Beatriz paseaba por los campos Elíseos feliz, sin
prisa, dejándose llevar por el aroma primaveral de la mañana. Se sentía con
demasiada suerte para ser verdad por lo que disfrutaba tragando millas con los
ojos mientras sus pies volaban por el asfalto parisino.
Incluso, un par de horas antes, sin mirar su
monedero, se permitió el capricho de sentarse en una terraza en la Madeleine y
pedirse un café por el que pagó ocho euros. Una insensatez para su precaria
economía, pero la opción fue la mejor pues una vez sentada, la permitió soñar
con los ojos abiertos entretanto la lluvia tartamudeaba sobre el toldo burdeos
que la refugiaba de esa agua que limpiaba el parabrisas de su sensibilidad para
otear la vida con placer; no necesitó más mientras sus pulmones se llenaban de
calma y en su rostro se encendía la
llama de una sonrisa.
Después, fue trepando despacio por los Champs-Elysées,
colgándose de cada edificio fascinada igual que una niña descubriendo un mundo
a su alcance. El sol había barrido el sombrío plomo del cielo justo para que el
dorado del Petit Palais diera el brochazo del
amor en su escalinata y dos japoneses declararan su amor eterno en la ciudad de
la luz. Envuelta de esa imagen, Beatriz siguió escalando por la avenida,
pensando que daría lo que fuera por vivir una escena parecida donde el amor vive en su reino por siempre jamás.
A lo lejos, vio una multitud que, según se fue acercando, comprobó que
era una hilera interminable y disciplinada de almas humanas, “Será un museo” se
dijo, pero cuando estuvo lo suficientemente cerca leyó unas letras enormes que
se descolgaban por la fachada de un edificio impoluto, “Louis
Vuitton”
Asombrada, perpleja, comprobó que era una tienda, una
firma de lujo. Cerca había un banco y una papelera; se sentó a observar qué
semblante tenía la opulencia y la ostentación. Admiraba los rostros de regocijo
que salían del comercio con sus enseres materiales envueltos en maravillosos
paquetes. Y ella deseó tener tiempo y dinero para vestirse con ese gesto de
satisfacción.
Tiempo aún tenía para perderlo en emborracharse de ese
placer que es unos instantes sin reloj que marque las horas para extraviarlos
porque sí. Sin embargo, dinero para comprar allí, no. Sus hombros se
desplomaron y su espalda se encogió en una graciosa curvatura. Sus ojos, dos
fisgones al acecho, vieron como dos jóvenes japonesas se acercaban a la
papelera, abrían la hermosa bolsa, deshacían el bello paquete que cubría una
caja preciosa, sacaban un bolso y, excitadas de ilusión y complacencia,
abandonaban bolsa y caja en la papelera y se iban saltando de alegría.

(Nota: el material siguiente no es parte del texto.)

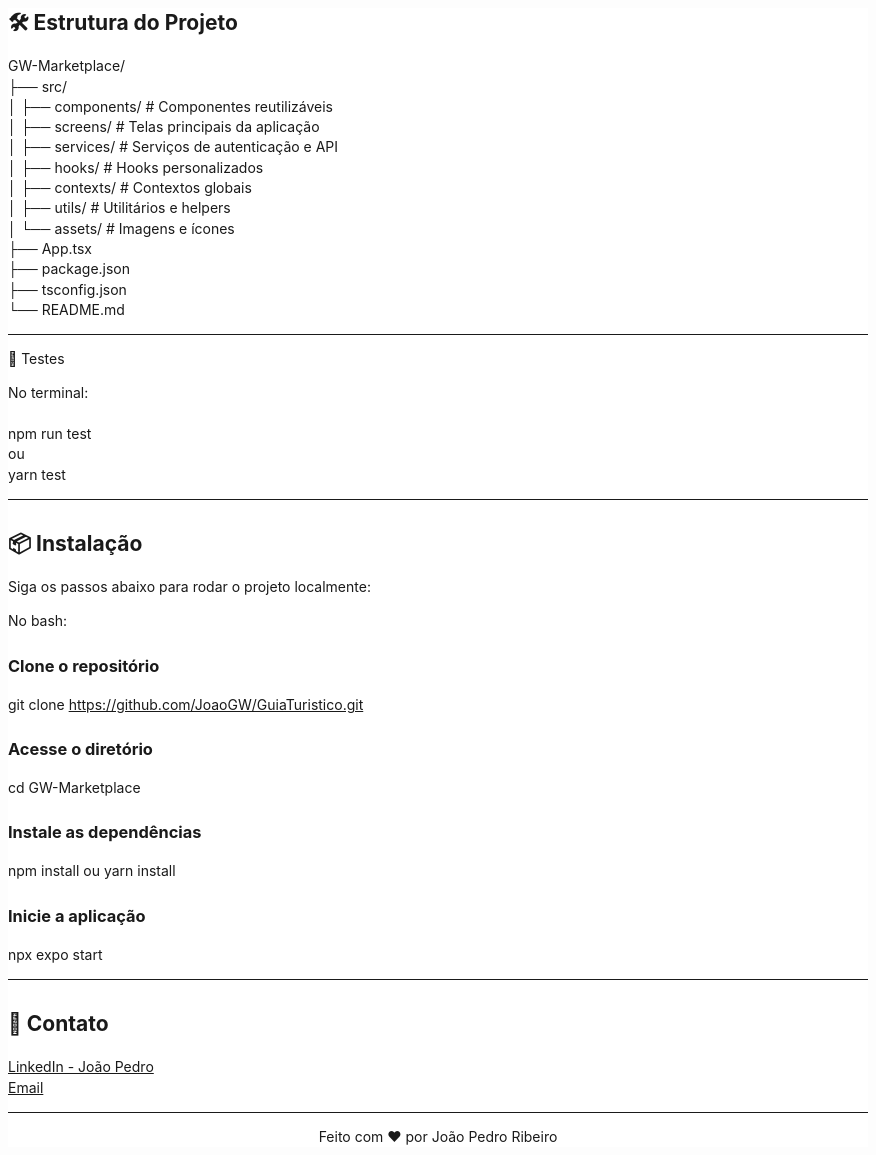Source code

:## 🛠 Estrutura do Projeto

GW-Marketplace/<br/>
├── src/<br/>
│   ├── components/     # Componentes reutilizáveis <br/>
│   ├── screens/        # Telas principais da aplicação <br/>
│   ├── services/       # Serviços de autenticação e API <br/>
│   ├── hooks/          # Hooks personalizados <br/>
│   ├── contexts/       # Contextos globais <br/>
│   ├── utils/          # Utilitários e helpers <br/>
│   └── assets/         # Imagens e ícones <br/>
├── App.tsx <br/>
├── package.json <br/>
├── tsconfig.json <br/>
└── README.md <br/>

---

🧪 Testes

No terminal: <br/><br/>
npm run test <br/>
ou <br/>
yarn test <br/>

---

## 📦 Instalação

Siga os passos abaixo para rodar o projeto localmente:

No bash: <br/>
### Clone o repositório
git clone https://github.com/JoaoGW/GuiaTuristico.git

### Acesse o diretório
cd GW-Marketplace

### Instale as dependências
npm install
ou
yarn install

### Inicie a aplicação
npx expo start

---

## 💬 Contato

<a href="https://www.linkedin.com/in/jo%C3%A3o-pedro-do-carmo-ribeiro/">LinkedIn - João Pedro</a> 
<br/> 
<a href="mailto:cpsenha@gmail.com">Email</a>

---

<p align="center"> Feito com ❤️ por João Pedro Ribeiro </p>
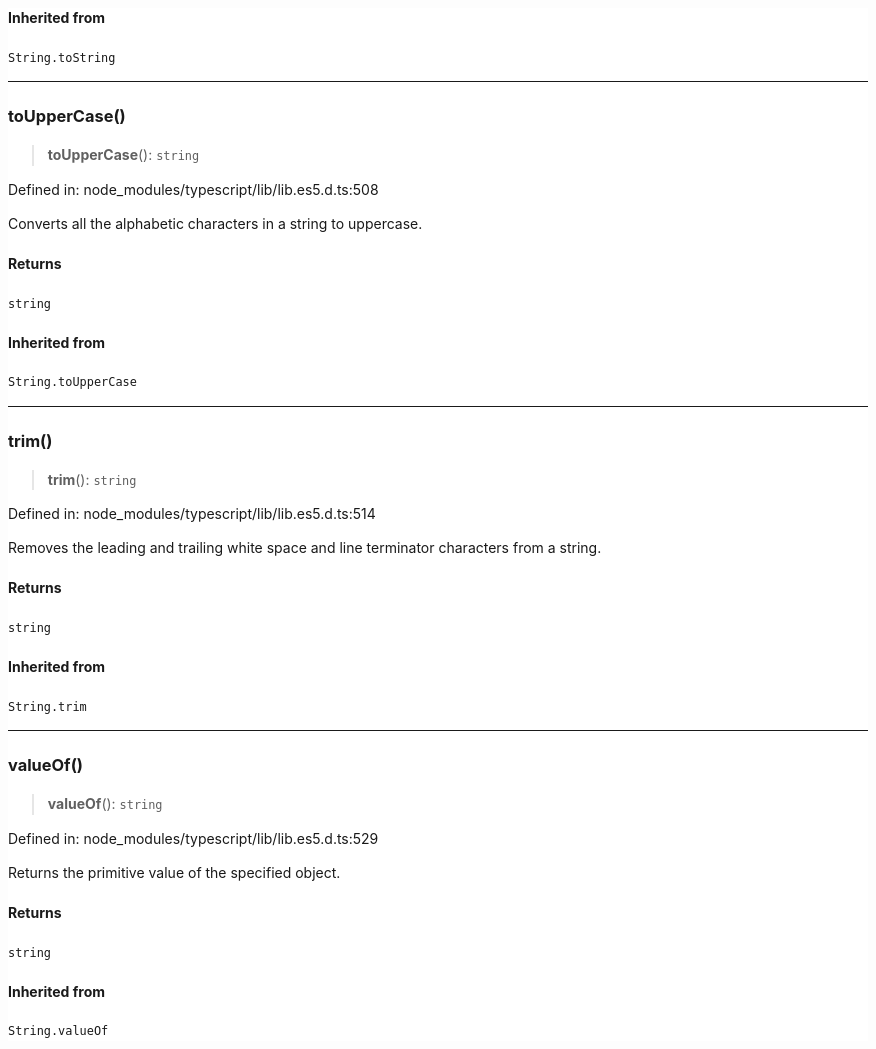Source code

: #### Inherited from

`String.toString`

***

### toUpperCase()

> **toUpperCase**(): `string`

Defined in: node\_modules/typescript/lib/lib.es5.d.ts:508

Converts all the alphabetic characters in a string to uppercase.

#### Returns

`string`

#### Inherited from

`String.toUpperCase`

***

### trim()

> **trim**(): `string`

Defined in: node\_modules/typescript/lib/lib.es5.d.ts:514

Removes the leading and trailing white space and line terminator characters from a string.

#### Returns

`string`

#### Inherited from

`String.trim`

***

### valueOf()

> **valueOf**(): `string`

Defined in: node\_modules/typescript/lib/lib.es5.d.ts:529

Returns the primitive value of the specified object.

#### Returns

`string`

#### Inherited from

`String.valueOf`
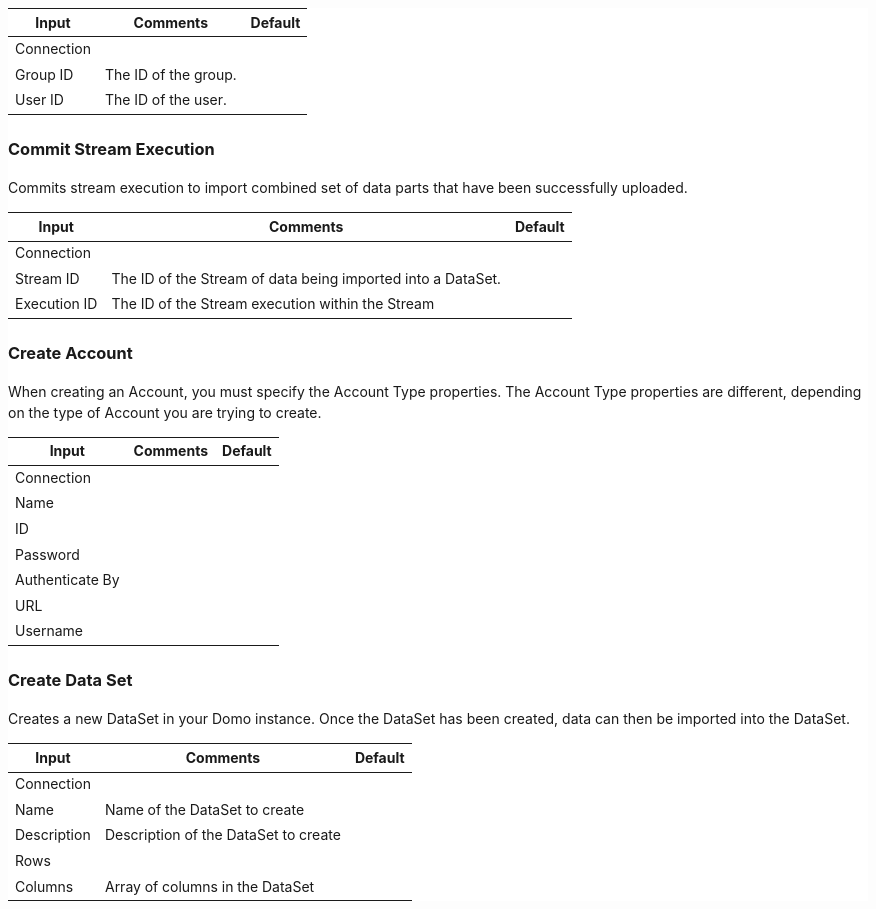 | Input      | Comments             | Default |
| ---------- | -------------------- | ------- |
| Connection |                      |         |
| Group ID   | The ID of the group. |         |
| User ID    | The ID of the user.  |         |

### Commit Stream Execution

Commits stream execution to import combined set of data parts that have been successfully uploaded.

| Input        | Comments                                                    | Default |
| ------------ | ----------------------------------------------------------- | ------- |
| Connection   |                                                             |         |
| Stream ID    | The ID of the Stream of data being imported into a DataSet. |         |
| Execution ID | The ID of the Stream execution within the Stream            |         |

### Create Account

When creating an Account, you must specify the Account Type properties. The Account Type properties are different, depending on the type of Account you are trying to create.

| Input           | Comments | Default |
| --------------- | -------- | ------- |
| Connection      |          |         |
| Name            |          |         |
| ID              |          |         |
| Password        |          |         |
| Authenticate By |          |         |
| URL             |          |         |
| Username        |          |         |

### Create Data Set

Creates a new DataSet in your Domo instance. Once the DataSet has been created, data can then be imported into the DataSet.

| Input       | Comments                             | Default |
| ----------- | ------------------------------------ | ------- |
| Connection  |                                      |         |
| Name        | Name of the DataSet to create        |         |
| Description | Description of the DataSet to create |         |
| Rows        |                                      |         |
| Columns     | Array of columns in the DataSet      |         |
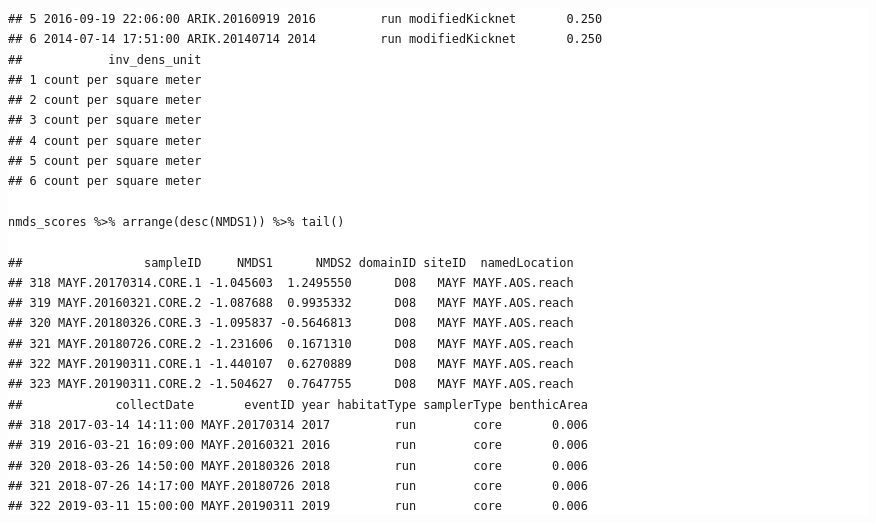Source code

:     ## 5 2016-09-19 22:06:00 ARIK.20160919 2016         run modifiedKicknet       0.250
    ## 6 2014-07-14 17:51:00 ARIK.20140714 2014         run modifiedKicknet       0.250
    ##            inv_dens_unit
    ## 1 count per square meter
    ## 2 count per square meter
    ## 3 count per square meter
    ## 4 count per square meter
    ## 5 count per square meter
    ## 6 count per square meter

    nmds_scores %>% arrange(desc(NMDS1)) %>% tail()

    ##                 sampleID     NMDS1      NMDS2 domainID siteID  namedLocation
    ## 318 MAYF.20170314.CORE.1 -1.045603  1.2495550      D08   MAYF MAYF.AOS.reach
    ## 319 MAYF.20160321.CORE.2 -1.087688  0.9935332      D08   MAYF MAYF.AOS.reach
    ## 320 MAYF.20180326.CORE.3 -1.095837 -0.5646813      D08   MAYF MAYF.AOS.reach
    ## 321 MAYF.20180726.CORE.2 -1.231606  0.1671310      D08   MAYF MAYF.AOS.reach
    ## 322 MAYF.20190311.CORE.1 -1.440107  0.6270889      D08   MAYF MAYF.AOS.reach
    ## 323 MAYF.20190311.CORE.2 -1.504627  0.7647755      D08   MAYF MAYF.AOS.reach
    ##             collectDate       eventID year habitatType samplerType benthicArea
    ## 318 2017-03-14 14:11:00 MAYF.20170314 2017         run        core       0.006
    ## 319 2016-03-21 16:09:00 MAYF.20160321 2016         run        core       0.006
    ## 320 2018-03-26 14:50:00 MAYF.20180326 2018         run        core       0.006
    ## 321 2018-07-26 14:17:00 MAYF.20180726 2018         run        core       0.006
    ## 322 2019-03-11 15:00:00 MAYF.20190311 2019         run        core       0.006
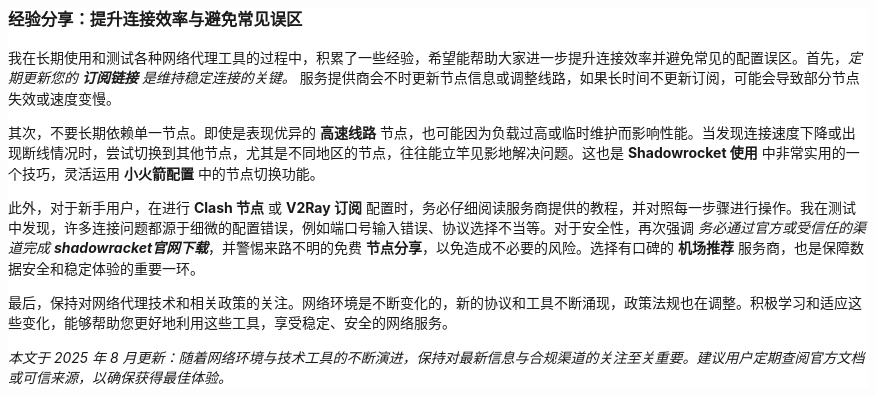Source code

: <h3>经验分享：提升连接效率与避免常见误区</h3>

<p>
    我在长期使用和测试各种网络代理工具的过程中，积累了一些经验，希望能帮助大家进一步提升连接效率并避免常见的配置误区。首先，<em>定期更新您的 <strong>订阅链接</strong> 是维持稳定连接的关键。</em> 服务提供商会不时更新节点信息或调整线路，如果长时间不更新订阅，可能会导致部分节点失效或速度变慢。
</p>

<p>
    其次，不要长期依赖单一节点。即使是表现优异的 <strong>高速线路</strong> 节点，也可能因为负载过高或临时维护而影响性能。当发现连接速度下降或出现断线情况时，尝试切换到其他节点，尤其是不同地区的节点，往往能立竿见影地解决问题。这也是 <strong>Shadowrocket 使用</strong> 中非常实用的一个技巧，灵活运用 <strong>小火箭配置</strong> 中的节点切换功能。
</p>

<p>
    此外，对于新手用户，在进行 <strong>Clash 节点</strong> 或 <strong>V2Ray 订阅</strong> 配置时，务必仔细阅读服务商提供的教程，并对照每一步骤进行操作。我在测试中发现，许多连接问题都源于细微的配置错误，例如端口号输入错误、协议选择不当等。对于安全性，再次强调 <em>务必通过官方或受信任的渠道完成 <strong>shadowracket官网下载</strong></em>，并警惕来路不明的免费 <strong>节点分享</strong>，以免造成不必要的风险。选择有口碑的 <strong>机场推荐</strong> 服务商，也是保障数据安全和稳定体验的重要一环。
</p>

<p>
    最后，保持对网络代理技术和相关政策的关注。网络环境是不断变化的，新的协议和工具不断涌现，政策法规也在调整。积极学习和适应这些变化，能够帮助您更好地利用这些工具，享受稳定、安全的网络服务。
</p>

<p><em>本文于 2025 年 8 月更新：随着网络环境与技术工具的不断演进，保持对最新信息与合规渠道的关注至关重要。建议用户定期查阅官方文档或可信来源，以确保获得最佳体验。</em></p>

Beatriz se volvió y, cogiendo con delicadeza caja y
bolsa, las admiró con deleite y, después, se levantó presintiendo que sus pies
tenían alas, en sus bolsillos pocas monedas y, en su corazón, ganas de reír.
Beatriz se sorprende del Arco del Triunfo “¡Qué grade
es!” se dice mientras que, con su mano izquierda, acaricia una bolsa de lujo
que descansa en su hombro y espera complacida a sus compañeros.
-¡Guau, Bea! ¿Qué te has comprado en Louis Vuitton?